A total of 14% of the study population (n=1543) had a negative attitude towards CRC screening. Men, older people, and those with South-Asian ethnic backgrounds were more likely to have negative attitudes; whereas Black-Caribbean people, those with multiple symptoms, and those with abdominal pain, bleeding, and tiredness were more likely to have a compliant attitude.
Our findings are consistent with the results of the UK CRC screening pilot study, indicating a negative attitude towards CRC screening among men and people in older age groups (Weller et al, 2007
). The influence of age was previously observed in the survey of opportunistically supplied FOBt kits by GPs, with 62% of patients aged 50–69 years returning kits compared with 54% aged 70 years or over (Hobbs et al, 1992
). People over the age of 70 years tend to perceive themselves as having a lower risk of CRC (Robb et al, 2004
), which could go some way towards explaining their less favourable attitude toward CRC screening.
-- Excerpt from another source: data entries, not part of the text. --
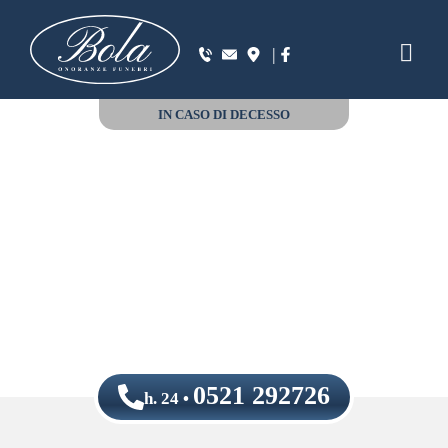
|
IN CASO DI DECESSO
0521 292726
h. 24 •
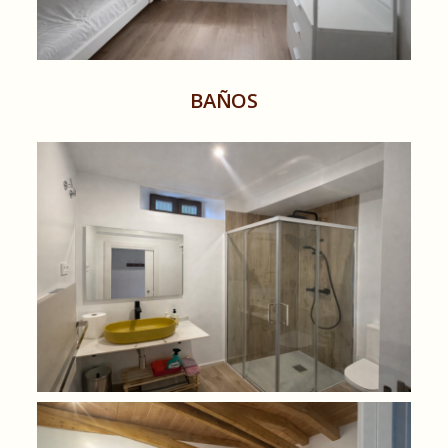
BAÑOS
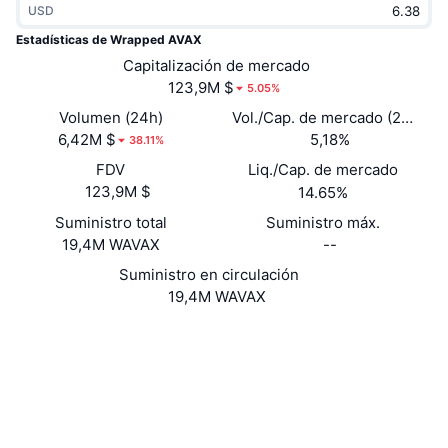
USD
Tendencias
ETF de criptomonedas
Aprender
CMC MCP
Estadísticas de Wrapped AVAX
Nuevo
Capitalización de mercado
ETF de Bitcoin
x402
Noticias
123,9M $
5.05%
Cripto
ETF de Ethereum
Volumen (24h)
Vol./Cap. de mercado (24 h)
Academia
6,42M $
5,18%
38.11%
Política
FDV
Liq./Cap. de mercado
Análisis técnico
Investigación
123,9M $
14.65%
Deportes
Suministro total
Suministro máx.
RSI
Vídeos
19,4M WAVAX
--
Finanzas
MACD
Suministro en circulación
Glosario
19,4M WAVAX
Tecnología
Website
Whitepaper
Derivados
Campañas
Web
NFT
Vista general
Airdrops
Redes Sociales
Estadísticas generales de NFT
Liquidaciones
Recompensas de diamante
terra1...d8gv3m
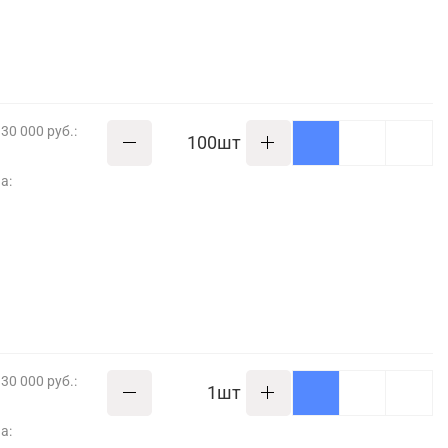
30 000 руб.:
шт
а:
30 000 руб.:
шт
а:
In our study, females reported multiple symptoms significantly more frequently than male respondents. Nearly 60% of those who reported three or more symptoms were female; this could partly explain their more favourable attitude towards screening. On the other hand, the findings of the impact of gender on the uptake of bowel cancer screening have been equivocal. One recent systematic review of adherence to CRC screening found that women were less likely to comply (Subramanian et al, 2004
), whereas another found no difference in terms of age and gender in referral delay (Macdonald et al, 2006
). In our study, older age could not explain differences in attitudes between ethnic groups, as there were no significant differences in age distribution between the ethnic groups, except among those with an Indian ethnic background who were significantly younger than those with a white ethnic background. A UK CRC screening pilot report of the impact of ethnicity on screening uptake suggests that low uptake rates cannot be explained by differences in age, gender, or deprivation index (Szczepura et al, 2003
). Similar findings have been reported elsewhere: in a recent study conducted in the USA, ethnic minority groups reported lower CRC screening attendance than people with white ethnic backgrounds. The results remained significant after controlling for demographic factors (Jerant et al, 2008
). In our study, ethnicity was the strongest predictor of attitudes toward CRC screening after controlling for other factors, suggesting that negative attitudes toward screening are likely to be culturally influenced.
Our findings on the impact of ethnicity are in line with the results of the UK CRC screening pilot study, where a lower adherence for screening was reported among South-Asians compared with white and black participants (Szczepura et al, 2003
). Black participants also showed strongest intentions to attend for screening, which reflects a positive attitude towards CRC screening among the members of this ethnic group (Robb et al, 2008a
). In our study, Black-Caribbean respondents had a more favourable attitude towards CRC screening than white respondents. Considerably, more Caribbean respondents were women (65%), which could partly explain their more favourable attitude towards CRC screening. Some ethnic minority groups have also been found to be more likely to express fatalistic beliefs about cancer than people with white backgrounds (Subramanian et al, 2004
; Johnson et al, 2008
; Robb et al, 2008a
). A belief about ‘tempting fate' by undergoing cancer screening may therefore contribute to a negative attitude among some ethnic minority patients.
In our study, people with symptoms were more likely to have a positive attitude towards screening. People with multiple symptoms are also likely to perceive their risk of bowel cancer to be higher (Robb et al, 2004
) and are less likely to delay referral (Mitchell et al, 2008
). Patients tend to consult more quickly when their symptoms are, or are perceived to be, more serious, including the presence of pain or bleeding (Smith et al, 2005
; Macdonald et al, 2006
; Mitchell et al, 2008
). We found that people with abdominal pain, bleeding from the back passage, and tiredness were more likely to have a positive attitude to CRC screening. We have demonstrated that 38% of this community sample were experiencing symptoms and 88% of these had a positive attitude toward screening. If, on receipt of an invitation for bowel screening, those who have symptoms come forward for investigation, then screening may facilitate earlier diagnosis. Nevertheless, the role of screening is to identify asymptomatic disease. Interventions are required to ensure that those with symptoms present promptly for investigation.
The attribution of illness often arises when symptoms develop and begin physically restricting everyday life, especially among men (Smith et al, 2005
; Mastalski et al, 2008
). In our study, with the exception of tiredness, duration of symptoms was not associated with reported attitudes toward CRC screening.
South-Asians have been reported as being less aware of bowel cancer and less confident about the effectiveness of screening (Robb et al, 2008b
). According to a population-based study, non-white respondents viewed their risk of bowel cancer as lower than their peers (Robb et al, 2004
). There are ethnic differences in the risk of developing bowel cancer (Swerdlow et al, 1995
; Renehan et al, 2008
). People from lower-risk groups are therefore less likely to have direct experience of the disease among their family and friends; and are therefore less aware of the symptoms and signs of CRC. This could explain negative attitudes to CRC screening among some of the ethnic minority groups in our study.